Senior Network Security Engineer

Job Overview:

As a Network Security Engineering team member, the Senior Network Security Engineer will specialise in firewalls and routing. The ideal candidate is a flexible, self-motivated individual who excels at multitasking and thrives in a fast-paced, challenging environment.

This self-starter will bring ingenuity and expertise to design, implement, and maintain secure, scalable, high-performing network solutions that connect on-premises and public cloud environments. The role emphasizes driving automation through Infrastructure-as-Code (IaC) and GitOps methodologies, ensuring optimal network performance, and integrating robust security measures.

Responsibilities:

Network Design and Implementation:

• Design and implement secure, scalable, and high-performing network solutions bridging on-premises and public cloud environments.
• Leverage routing and switching expertise (e.g., BGP, OSPF, MPLS) to ensure network performance and reliability across diverse environments.
• Analyze operational needs and proactively develop creative network solutions to address security challenges.

Security and Firewall Management:

• Manage firewall configurations for the CyberEnergianetwork based on operational requirements.
• Develop and implement network security tools, produce threat models, and assess risks around existing configurations.
• Provide subject matter expertise on network security, firewalls, and industry best practices.
• Document and formalize security processes.

Automation and Infrastructure Management:

• Drive automation initiatives using Infrastructure-as-Code (IaC) practices (e.g., Terraform, Ansible, Chef) and GitOps workflows to streamline network provisioning and enforce configuration consistency.
• Develop CI/CD pipelines tailored for IT infrastructure to enhance deployment efficiency and integrate network security measures.
• Build and maintain internal automation solutions (e.g., Slackbots and integrations) to streamline IT operations and business processes.

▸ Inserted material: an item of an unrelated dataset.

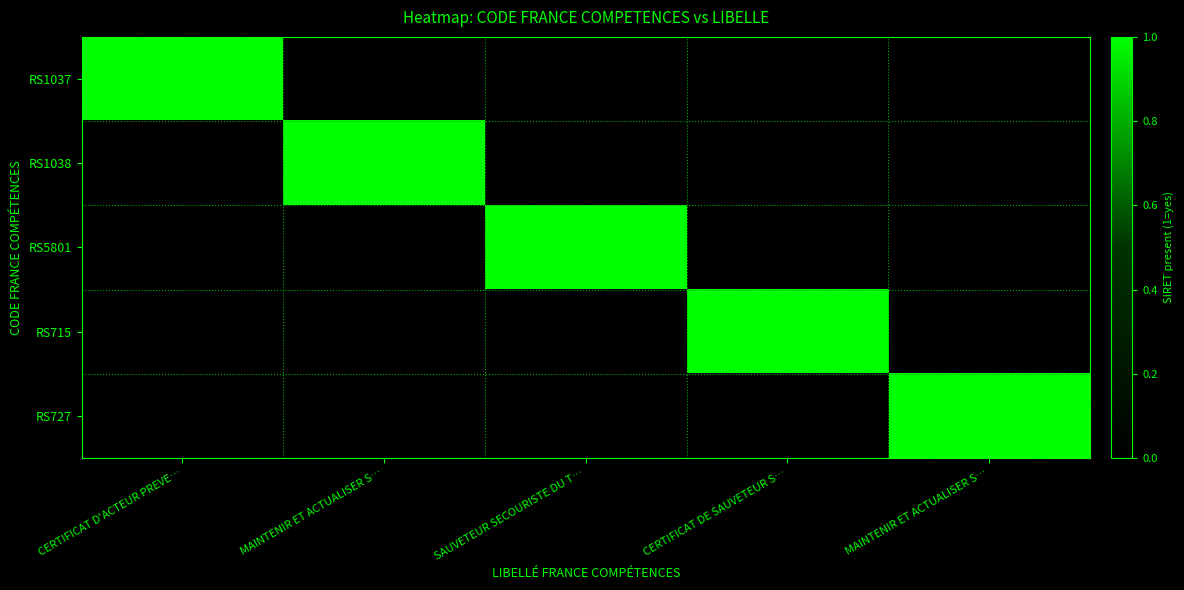

List the labels in order of RS1037 value, smallest first.

MAINTENIR ET ACTUALISER S…, SAUVETEUR SECOURISTE DU T…, CERTIFICAT DE SAUVETEUR S…, MAINTENIR ET ACTUALISER S…, CERTIFICAT D'ACTEUR PREVE…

Monitoring and Maintenance:

• Manage and maintain network security systems through system patches and periodic maintenance tasks.
• Establish comprehensive observability and proactive issue-resolution strategies using tools like SNMP, Syslog, Netflow, Elasticsearch (ELK Stack), and Grafana.

Collaboration and Communication:

• Work with CyberEnergiateams to identify functional needs, develop secure architectures, and communicate security best practices and policies.
• Collaborate with security teams to align IT automation with Zero Trust principles and compliance frameworks.
• Clearly explain technical concepts to both technical and non-technical audiences, demonstrating excellent stakeholder management skills.

Basic Qualifications:

• 5+ years of experience in network security, IT infrastructure, applications, endpoints, and/or APIs.
• 2+ years of experience hardening Windows, MacOS, and/or Linux operating systems.

Required Skills and Experience:

Technical Expertise:

• Strong experience with enterprise network vendors (e.g., CheckPoint, Palo Alto).
• Proficiency in routing and switching, including protocols like BGP, OSPF, and MPLS.
• Deep understanding of network security principles (e.g., ACLs, firewalls, VPNs, 802.1x authentication, profiling, RBAC).
• Familiarity with network monitoring tools/protocols and logging pipelines (e.g., SNMP, Syslog, Netflow, ELK Stack, Grafana).
• Strong knowledge of cloud platforms (e.g., Azure, AWS, GCP) and infrastructure management.
• Experience with network security technologies, including firewalls (Palo Alto, CheckPoint), IDS/IPS, NDR, switch/router ACLs, NAC solutions, IPSec/TLS VPNs, WAFs, email security, and SIEM logging/alerting.

Programming and Automation:

• Proficiency in a modern programming language (e.g., Python).
• Experience with IaC practices, GitOps workflows, and cloud automation best practices.
• Proven ability to integrate corporate IT infrastructure with CI/CD pipelines and DevOps workflows.
• Familiarity with networking protocols and the OSI model.

General Skills:

• Strong Linux background and passion for open-source technology (a must).
• Excellent analytical, problem-solving, and time-management skills.
• Adept at learning new technologies and systems.
• Experience testing and implementing changes in a production environment.
• Exceptional communication skills (written and verbal) to work cross-functionally with IT, security, and business teams.

Preferred Attributes:

• Demonstrated track record of developing and maintaining internal tools to optimize IT operations.
• Ability to work independently as a self-starter with minimal supervision.